■ WORK REQUEST:
For this exercise, reproduce the records exactly as they stand and do not carry any images over.

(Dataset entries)
↓↓↓

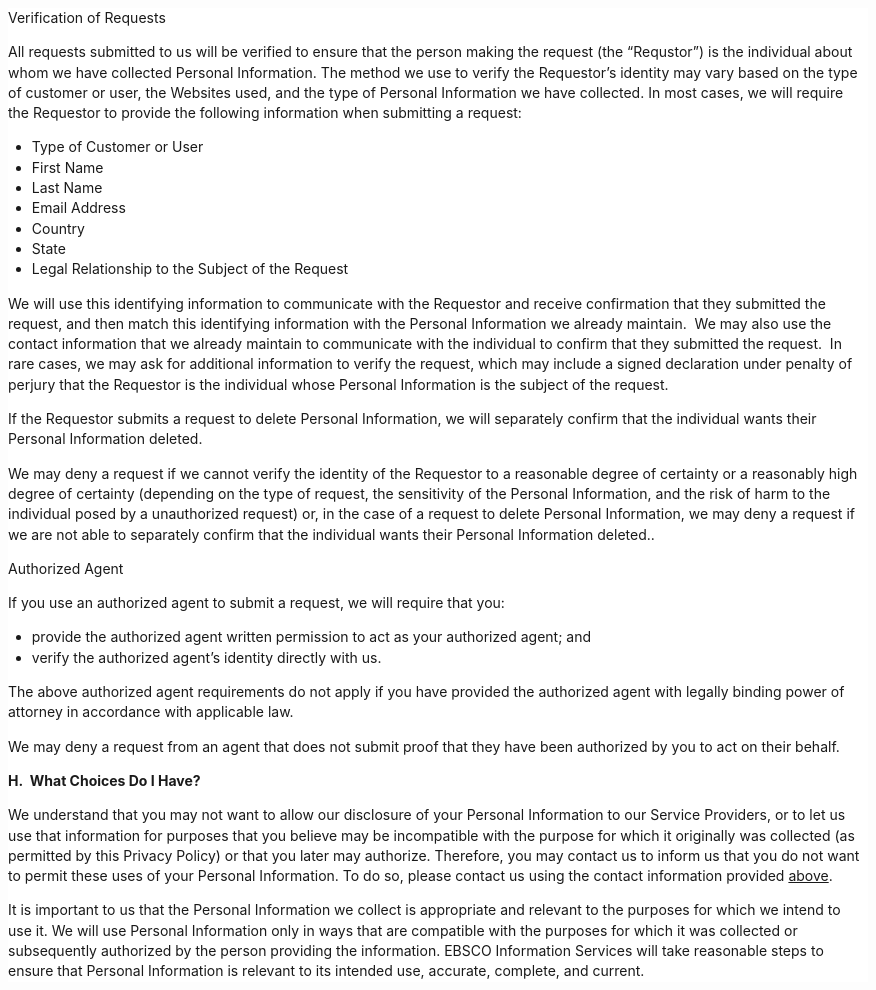 Verification of Requests

All requests submitted to us will be verified to ensure that the person making the request (the “Requstor”) is the individual about whom we have collected Personal Information. The method we use to verify the Requestor’s identity may vary based on the type of customer or user, the Websites used, and the type of Personal Information we have collected. In most cases, we will require the Requestor to provide the following information when submitting a request:

*   Type of Customer or User
*   First Name
*   Last Name
*   Email Address
*   Country
*   State
*   Legal Relationship to the Subject of the Request

We will use this identifying information to communicate with the Requestor and receive confirmation that they submitted the request, and then match this identifying information with the Personal Information we already maintain.  We may also use the contact information that we already maintain to communicate with the individual to confirm that they submitted the request.  In rare cases, we may ask for additional information to verify the request, which may include a signed declaration under penalty of perjury that the Requestor is the individual whose Personal Information is the subject of the request.

If the Requestor submits a request to delete Personal Information, we will separately confirm that the individual wants their Personal Information deleted.

We may deny a request if we cannot verify the identity of the Requestor to a reasonable degree of certainty or a reasonably high degree of certainty (depending on the type of request, the sensitivity of the Personal Information, and the risk of harm to the individual posed by a unauthorized request) or, in the case of a request to delete Personal Information, we may deny a request if we are not able to separately confirm that the individual wants their Personal Information deleted..

Authorized Agent

If you use an authorized agent to submit a request, we will require that you:

*   provide the authorized agent written permission to act as your authorized agent; and
*   verify the authorized agent’s identity directly with us.

The above authorized agent requirements do not apply if you have provided the authorized agent with legally binding power of attorney in accordance with applicable law.

We may deny a request from an agent that does not submit proof that they have been authorized by you to act on their behalf.

**H.  What Choices Do I Have?**

We understand that you may not want to allow our disclosure of your Personal Information to our Service Providers, or to let us use that information for purposes that you believe may be incompatible with the purpose for which it originally was collected (as permitted by this Privacy Policy) or that you later may authorize. Therefore, you may contact us to inform us that you do not want to permit these uses of your Personal Information. To do so, please contact us using the contact information provided [above](#website_privacy_contact_info).

It is important to us that the Personal Information we collect is appropriate and relevant to the purposes for which we intend to use it. We will use Personal Information only in ways that are compatible with the purposes for which it was collected or subsequently authorized by the person providing the information. EBSCO Information Services will take reasonable steps to ensure that Personal Information is relevant to its intended use, accurate, complete, and current.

↑↑↑

■ SOLUTION TO THE PROBLEM:
 Verification of Requests

All requests submitted to us will be verified to ensure that the person making the request (the “Requstor”) is the individual about whom we have collected Personal Information. The method we use to verify the Requestor’s identity may vary based on the type of customer or user, the Websites used, and the type of Personal Information we have collected. In most cases, we will require the Requestor to provide the following information when submitting a request:

*   Type of Customer or User
*   First Name
*   Last Name
*   Email Address
*   Country
*   State
*   Legal Relationship to the Subject of the Request

We will use this identifying information to communicate with the Requestor and receive confirmation that they submitted the request, and then match this identifying information with the Personal Information we already maintain.  We may also use the contact information that we already maintain to communicate with the individual to confirm that they submitted the request.  In rare cases, we may ask for additional information to verify the request, which may include a signed declaration under penalty of perjury that the Requestor is the individual whose Personal Information is the subject of the request.

If the Requestor submits a request to delete Personal Information, we will separately confirm that the individual wants their Personal Information deleted.

We may deny a request if we cannot verify the identity of the Requestor to a reasonable degree of certainty or a reasonably high degree of certainty (depending on the type of request, the sensitivity of the Personal Information, and the risk of harm to the individual posed by a unauthorized request) or, in the case of a request to delete Personal Information, we may deny a request if we are not able to separately confirm that the individual wants their Personal Information deleted..

Authorized Agent

If you use an authorized agent to submit a request, we will require that you:

*   provide the authorized agent written permission to act as your authorized agent; and
*   verify the authorized agent’s identity directly with us.

The above authorized agent requirements do not apply if you have provided the authorized agent with legally binding power of attorney in accordance with applicable law.

We may deny a request from an agent that does not submit proof that they have been authorized by you to act on their behalf.

**H.  What Choices Do I Have?**

We understand that you may not want to allow our disclosure of your Personal Information to our Service Providers, or to let us use that information for purposes that you believe may be incompatible with the purpose for which it originally was collected (as permitted by this Privacy Policy) or that you later may authorize. Therefore, you may contact us to inform us that you do not want to permit these uses of your Personal Information. To do so, please contact us using the contact information provided [above](#website_privacy_contact_info).

It is important to us that the Personal Information we collect is appropriate and relevant to the purposes for which we intend to use it. We will use Personal Information only in ways that are compatible with the purposes for which it was collected or subsequently authorized by the person providing the information. EBSCO Information Services will take reasonable steps to ensure that Personal Information is relevant to its intended use, accurate, complete, and current.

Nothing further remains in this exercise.